» **EXERCISE BRIEF**: Across the listing below, how many lines hold "ngày"? Reply with the number by itself.

» **INPUT DATA**:

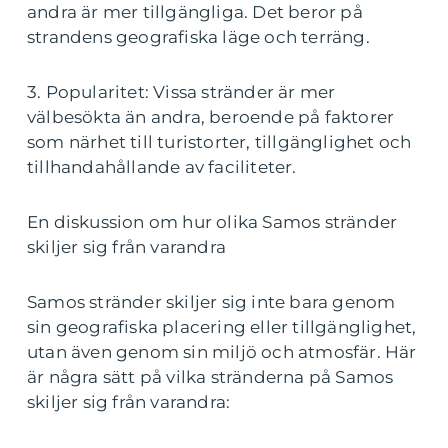
andra är mer tillgängliga. Det beror på
strandens geografiska läge och terräng.
3. Popularitet: Vissa stränder är mer
välbesökta än andra, beroende på faktorer
som närhet till turistorter, tillgänglighet och
tillhandahållande av faciliteter.
En diskussion om hur olika Samos stränder
skiljer sig från varandra
Samos stränder skiljer sig inte bara genom
sin geografiska placering eller tillgänglighet,
utan även genom sin miljö och atmosfär. Här
är några sätt på vilka stränderna på Samos
skiljer sig från varandra:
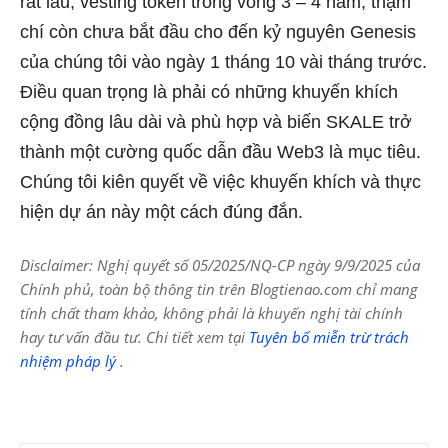
rất lâu, vesting token trong vòng 3 – 4 năm, thậm
chí còn chưa bắt đầu cho đến kỷ nguyên Genesis
của chúng tôi vào ngày 1 tháng 10 vài tháng trước.
Điều quan trọng là phải có những khuyến khích
cộng đồng lâu dài và phù hợp và biến SKALE trở
thành một cường quốc dẫn đầu Web3 là mục tiêu.
Chúng tôi kiên quyết về việc khuyến khích và thực
hiện dự án này một cách đúng đắn.
Disclaimer: Nghị quyết số 05/2025/NQ-CP ngày 9/9/2025 của
Chính phủ, toàn bộ thông tin trên Blogtienao.com chỉ mang
tính chất tham khảo, không phải là khuyến nghị tài chính
hay tư vấn đầu tư. Chi tiết xem tại
Tuyên bố miễn trừ trách
nhiệm pháp lý
.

» **SOLUTION FOR THIS TASK**: 2